• SELECTED EXTRACT:
★ ★ ★

Her core belief, which she exercises throughout her business and personal life, is in Transhumanism – the belief in and desire to transform the human condition by developing and making widely available technologies to develop and ‘enhance’ the human condition.
The main tentpoles of this new human future include:
- Mindclones – the idea that we can and should create copies of our personalities that live on digital formats; enabling us to finally ‘upload ourselves to the internet’ complete with memories, mannerisms etc
- Artificial Intelligence – Rothblatt’s vision has humans not only becoming immortal, but also easily copyable while still living; imagine having a copy of yourself to do all your work while you goof off, or having a conversation with someone who is exactly like you in every way. She has already created a robot version of her own wife, driven by AI, that has had persuasively real conversations with journalists.
- Artificial organs – Rothblatt’s organizations are advanced in developing pig-based organs to replace human ones, and sees a future where there would be enough to replace the hearts of everyone in America if needed, so our physical forms can keep living well past traditional limits
While this may seem like so much sci-fi, Rothblatt has advanced achievements in all of these, and an immense infrastructure behind her in pursuing them. In sort, she is closer to them than you might think, and is as capable as anyone of getting there.
Yet Rothblatt’s vision of the future, though arrived at with the best of intentions, is not universally popular. I am part of a team of Isobar staffers roaming SXSW this week, and we are all connected to a GroupMe to exchange comments. Some of my favorites from the group were “Breath-takingly naïve at points”, “She’s an extremist” and “I may spend the rest of the afternoon on the floor in a fetal position”. Strong reactions for sure.

★ ★ ★

[Stored items]

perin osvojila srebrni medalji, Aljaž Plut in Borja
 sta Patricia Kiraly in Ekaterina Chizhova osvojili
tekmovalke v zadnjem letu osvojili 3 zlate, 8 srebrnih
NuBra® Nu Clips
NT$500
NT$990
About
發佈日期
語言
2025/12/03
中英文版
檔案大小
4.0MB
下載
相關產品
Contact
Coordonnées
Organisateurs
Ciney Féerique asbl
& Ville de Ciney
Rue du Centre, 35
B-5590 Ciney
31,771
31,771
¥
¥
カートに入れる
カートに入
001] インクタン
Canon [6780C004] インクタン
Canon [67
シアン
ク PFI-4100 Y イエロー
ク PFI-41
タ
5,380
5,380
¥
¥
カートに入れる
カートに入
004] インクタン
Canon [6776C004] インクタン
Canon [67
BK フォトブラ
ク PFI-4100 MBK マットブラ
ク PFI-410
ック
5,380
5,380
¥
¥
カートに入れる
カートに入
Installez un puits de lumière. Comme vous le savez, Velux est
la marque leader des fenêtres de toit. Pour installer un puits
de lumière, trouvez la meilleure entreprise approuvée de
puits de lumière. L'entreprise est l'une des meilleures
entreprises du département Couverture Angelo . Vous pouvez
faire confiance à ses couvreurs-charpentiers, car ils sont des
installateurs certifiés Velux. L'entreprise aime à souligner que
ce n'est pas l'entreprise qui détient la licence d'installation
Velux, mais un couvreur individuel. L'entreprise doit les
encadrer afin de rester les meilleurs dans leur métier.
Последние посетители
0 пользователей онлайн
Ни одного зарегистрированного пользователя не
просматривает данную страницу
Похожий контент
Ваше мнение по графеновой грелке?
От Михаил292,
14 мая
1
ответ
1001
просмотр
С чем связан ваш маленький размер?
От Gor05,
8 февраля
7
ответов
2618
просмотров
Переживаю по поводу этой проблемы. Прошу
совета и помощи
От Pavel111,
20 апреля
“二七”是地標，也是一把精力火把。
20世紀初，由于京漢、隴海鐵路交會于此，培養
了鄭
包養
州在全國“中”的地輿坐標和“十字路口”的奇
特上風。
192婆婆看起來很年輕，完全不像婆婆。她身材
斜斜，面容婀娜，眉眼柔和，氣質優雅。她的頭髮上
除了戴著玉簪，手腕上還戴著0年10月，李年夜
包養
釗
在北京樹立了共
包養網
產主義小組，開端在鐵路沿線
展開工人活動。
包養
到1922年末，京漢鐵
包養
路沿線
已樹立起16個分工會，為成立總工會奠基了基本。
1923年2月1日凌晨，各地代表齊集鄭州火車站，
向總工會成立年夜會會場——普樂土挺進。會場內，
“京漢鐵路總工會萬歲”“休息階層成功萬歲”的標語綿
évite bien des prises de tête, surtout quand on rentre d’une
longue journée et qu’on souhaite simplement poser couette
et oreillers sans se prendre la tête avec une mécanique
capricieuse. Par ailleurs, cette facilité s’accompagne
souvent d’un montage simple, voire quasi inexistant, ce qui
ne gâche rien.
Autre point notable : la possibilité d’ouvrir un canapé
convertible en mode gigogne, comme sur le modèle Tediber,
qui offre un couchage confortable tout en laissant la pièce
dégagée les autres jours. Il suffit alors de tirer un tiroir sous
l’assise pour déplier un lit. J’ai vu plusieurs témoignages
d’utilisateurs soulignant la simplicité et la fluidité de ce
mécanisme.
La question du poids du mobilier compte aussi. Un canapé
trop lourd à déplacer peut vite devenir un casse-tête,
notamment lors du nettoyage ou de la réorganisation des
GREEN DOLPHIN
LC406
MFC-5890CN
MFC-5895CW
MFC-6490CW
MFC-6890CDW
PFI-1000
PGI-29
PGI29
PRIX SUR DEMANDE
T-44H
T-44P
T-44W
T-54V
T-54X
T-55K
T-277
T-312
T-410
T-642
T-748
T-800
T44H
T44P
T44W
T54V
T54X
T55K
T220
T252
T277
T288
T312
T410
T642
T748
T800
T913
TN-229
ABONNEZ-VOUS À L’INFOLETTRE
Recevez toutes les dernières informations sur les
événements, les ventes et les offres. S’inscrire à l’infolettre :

★ ★ ★

• REQUIREMENT A:
Answer these about the transhumanism piece:
(i) What animal are Rothblatt's organizations using as the basis for replacement organs?
(ii) What event is the author's team of Isobar staffers roaming this week?
(iii) Of whom has Rothblatt already created a robot version?
• REQUIREMENT B: Could you echo the transhumanism piece word for word, from "Yet Rothblatt’s vision" up to and including "reactions for sure."?
None of the rows matter here.

• WRITTEN REPLY A:
(i) Pigs
(ii) SXSW
(iii) Her own wife

• WRITTEN REPLY B:
Yet Rothblatt’s vision of the future, though arrived at with the best of intentions, is not universally popular. I am part of a team of Isobar staffers roaming SXSW this week, and we are all connected to a GroupMe to exchange comments. Some of my favorites from the group were “Breath-takingly naïve at points”, “She’s an extremist” and “I may spend the rest of the afternoon on the floor in a fetal position”. Strong reactions for sure.